Passive UHF EPC Gen 2 tags from Omni-ID and TheTagFactory were screwed, glued, welded or taped to a variety of objects from pumps to power generators, laser measurement tools or heavy equipment, all of which are stored in containers at the work site or transported to the site by car. In total about 1,000 items are being tagged. Each tag stores a unique ID number, and Nordic ID handheld readers are used to read the tag as it is applied to a piece of equipment, and link the ID to that item and its description in the TraceTracker Asset server. HRAFN ensured 100 percent read rate of tags of tools stored inside the containers by installing several antennas, says Vevle, and the high quantity of metal in the environment acts to reflect the reader's RF transmissions, thereby even further ensuring that all tags are read.

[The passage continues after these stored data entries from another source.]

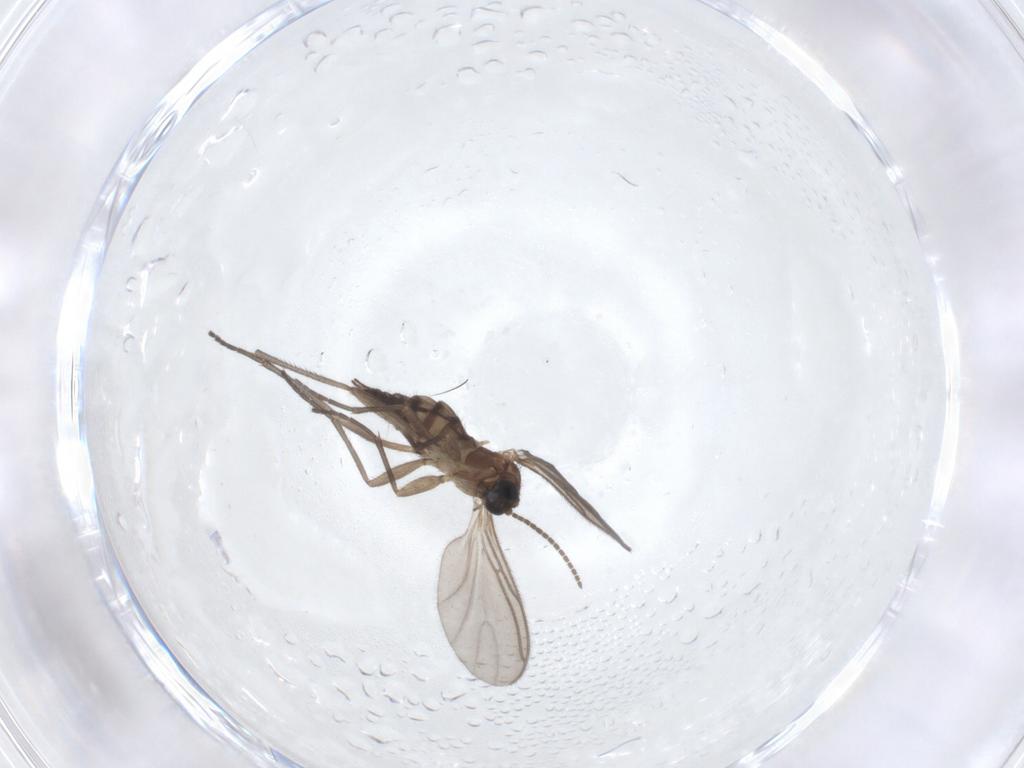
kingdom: Animalia
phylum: Arthropoda
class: Insecta
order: Diptera
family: Sciaridae
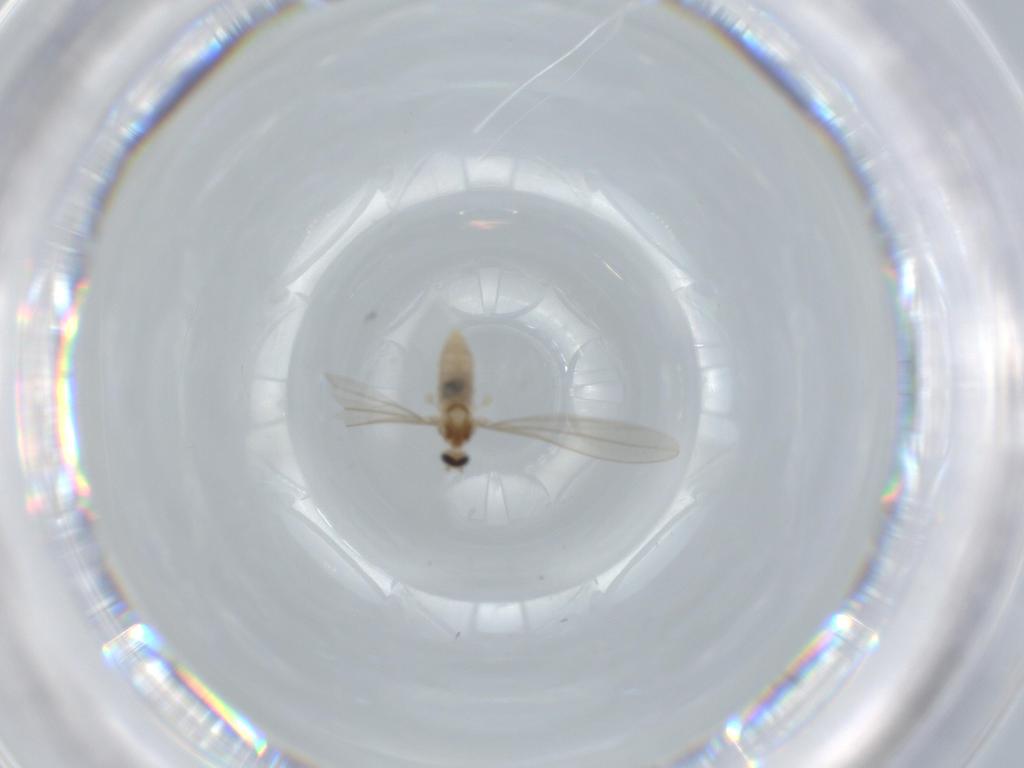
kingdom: Animalia
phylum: Arthropoda
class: Insecta
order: Diptera
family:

Whenever the Shepherd software detects a change in the tags being read, it routes that data via the cellular connection to TraceTracker Asset software indicating the ID number and GPS coordinates of the container or vehicle and which items left or entered. For example, when a tool is removed from the container, the reader stops reading its tag ID number. The status change is sent to TraceTracker, which waits several minutes to ensure there is not just a missed read, then changes the item's status from idle to "in use."

If a specific tool is needed on a construction site but not available, a central dispatcher can log onto the TraceTracker Asset server and input the item he is seeking, such as a water pump. He then sees a display with Google Maps that points to the location of all tools that match that definition and their status—idle or in use. If an item is found that is idle, a worker or a courier can be contacted to move the piece of equipment to the location where it is needed.